YOUR ASSIGNMENT
Set down every entry exactly as it stands, omitting any picture.
============================================================
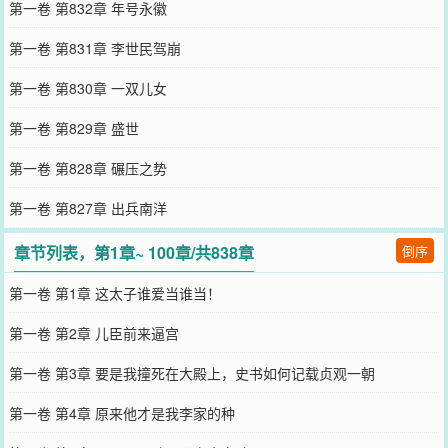
第一卷 第832章 年号永徽
第一卷 第831章 李世民驾崩
第一卷 第830章 一双儿女
第一卷 第829章 盛世
第一卷 第828章 碾压之势
第一卷 第827章 出兵南洋
章节列表，第1章~ 100章/共838章
倒序
第一卷 第1章 这太子谁爱当谁当！
第一卷 第2章 儿臣前来逼宫
第一卷 第3章 要是我撞死在大殿上，史书如何记载贞观一朝
第一卷 第4章 原来他才是我李家的种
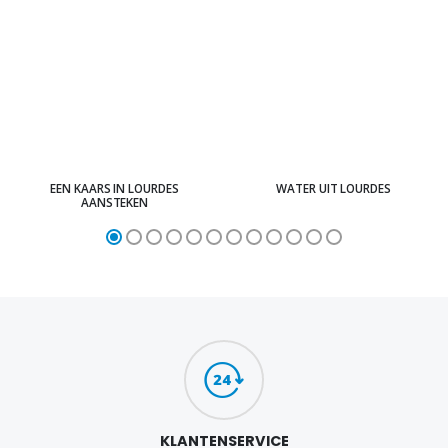
EEN KAARS IN LOURDES
WATER UIT LOURDES
AANSTEKEN
KLANTENSERVICE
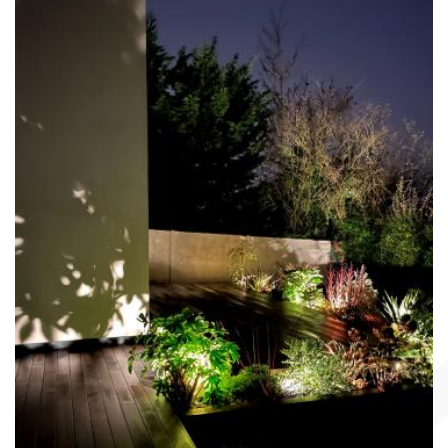
TERRASSE EN BOIS
COMPOSITE FIBERDECK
============================================================
WRITTEN SOLUTION
第一卷 第832章 年号永徽
第一卷 第831章 李世民驾崩
第一卷 第830章 一双儿女
第一卷 第829章 盛世
第一卷 第828章 碾压之势
第一卷 第827章 出兵南洋
章节列表，第1章~ 100章/共838章
倒序
第一卷 第1章 这太子谁爱当谁当！
第一卷 第2章 儿臣前来逼宫
第一卷 第3章 要是我撞死在大殿上，史书如何记载贞观一朝
第一卷 第4章 原来他才是我李家的种
EEN KAARS IN LOURDES
WATER UIT LOURDES
AANSTEKEN
KLANTENSERVICE
TERRASSE EN BOIS
COMPOSITE FIBERDECK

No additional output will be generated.